I'm writing a recursive encoder in crystal-lang for the Ethereum RLP standard.
What I have to do is taking any incoming data blob that is to be encoded and determine it's type. For now, I can ignore invalid types for the sake of simplicity.
Valid types for RLP encoding would be binary Bytes
, strings String
, or lists of strings Array(String)
. So far, so good, I wrote three methods that allow for the three data types:
module Rlp
# rlp-encodes binary data
def self.encode(b : Bytes)
return "binary #{typeof(b)} #{b}"
end
# rlp-encodes lists data
def self.encode(l : Array(String))
return "listsy #{typeof(l)} #{l}"
end
# rlp-encodes string data
def self.encode(s : String)
return "strngy #{typeof(s)} #{s}"
end
end
Now, however, there is some depth here because arrays can be nested. Therefore, this encoder is recursive. Given an Array(String)
it gives it some prefix and encodes the String
with Rlp.encode(s : String)
. Now, the logic for having a nested array would be to call .encode
as often as required to encode everything. However, I fail to wrap my head around how to determine the type at compile-time.
For example:
79 | Rlp.encode([["a", "b", "c"], ["cow", "dog", "cat"]])
^-----
Error: no overload matches 'Rlp.encode' with type Array(Array(String))

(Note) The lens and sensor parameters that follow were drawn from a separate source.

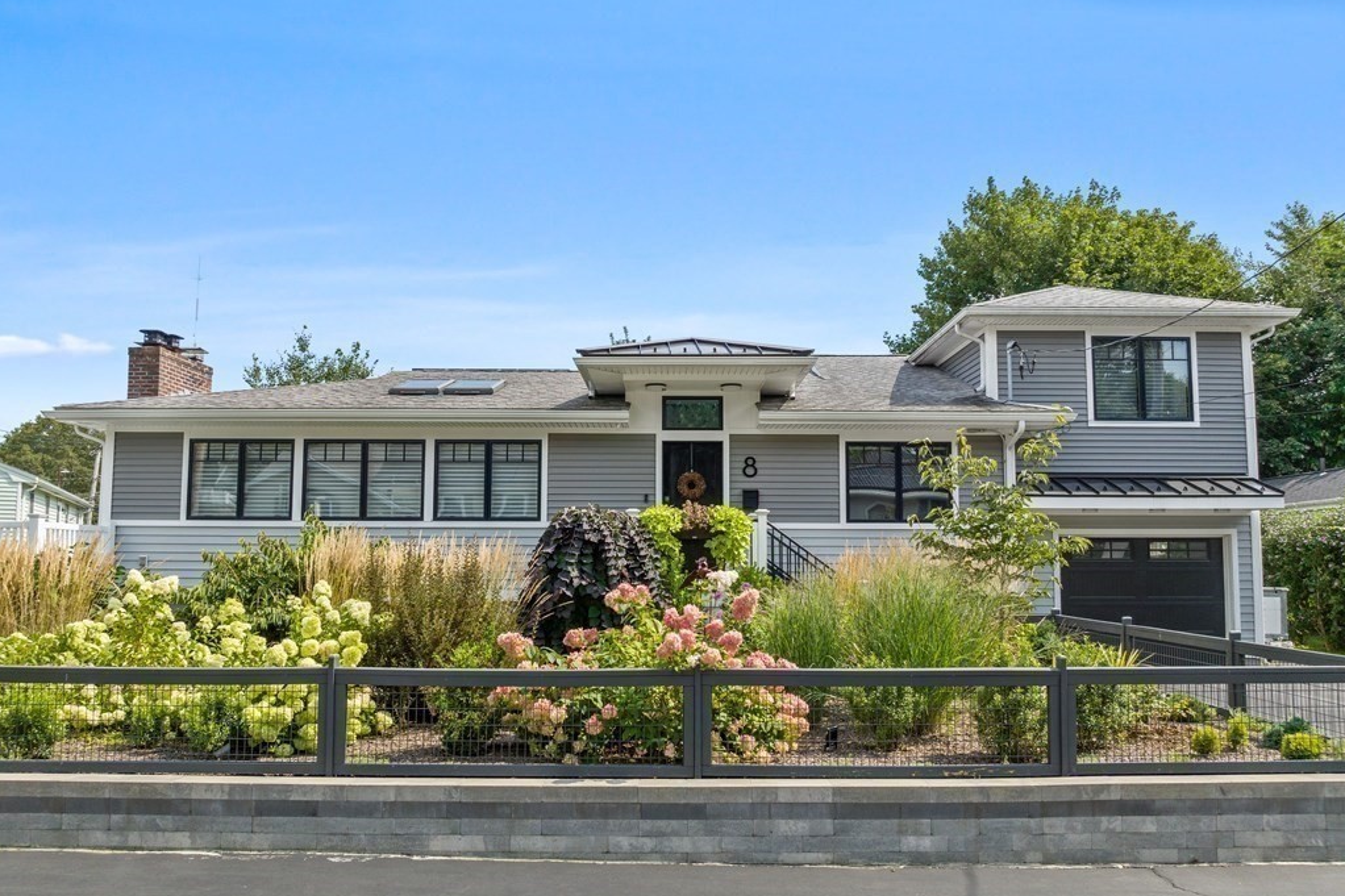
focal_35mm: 25
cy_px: 484
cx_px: 672
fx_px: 934
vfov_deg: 51.2
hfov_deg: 71.5
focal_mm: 12.29
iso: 200
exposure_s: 1/320
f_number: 2.8
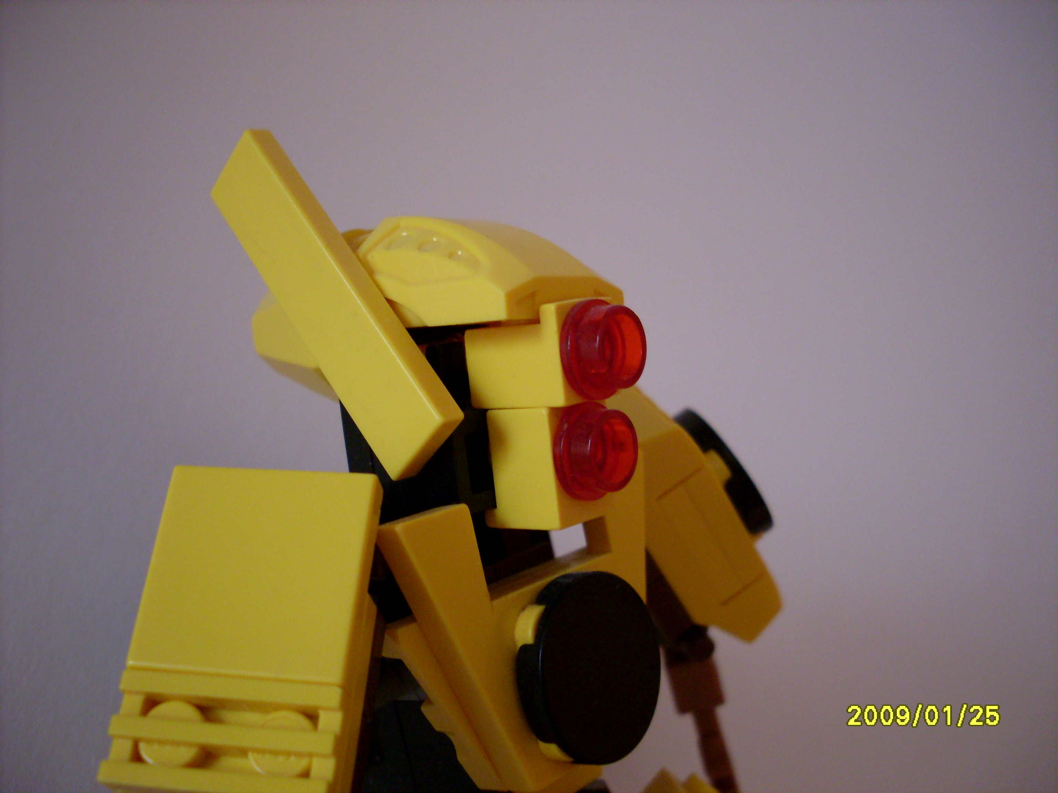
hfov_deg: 49.0
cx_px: 529
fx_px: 1161
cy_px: 396
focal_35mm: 38
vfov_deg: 37.7
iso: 200
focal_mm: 6.3
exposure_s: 1/45
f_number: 2.8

Right, because I don't have any self.encode(l : Array(Array(String)))
implemented and I cannot know the nesting depth here to potentially implement all possible cases.
I tried to implement less strict wrapper method self.encode(data)
that does not specify a data type, however, I can basically do nothing with data
because the compiler implies data types based on my usage, i.e.:
# rlp-encodes _any_ data
def self.encode(data)
if typeof(data) == Int32
return Bytes.new data
elsif typeof(data) == Char
return String.new data
end
end
Passing 32
of type Int32
would cause:
45 | return String.new data
Error: no overload matches 'String.new' with type Int32
Even though this code wouldn't be called with data of type Int32
. I'm not sure how to proceed here. Is there anyway to be smarter about the types used while being agnostic at compile-time?
Ideally, I would just accept any data as input and handle the different cases myself.
If you declare the Rlp.encode
for Array as follow, the compiler will take care of instantiating that method for the different types of arrays.
module Rlp
# rlp-encodes lists data
def self.encode(l : Array)
return "listsy #{typeof(l)} #{l}"
end
end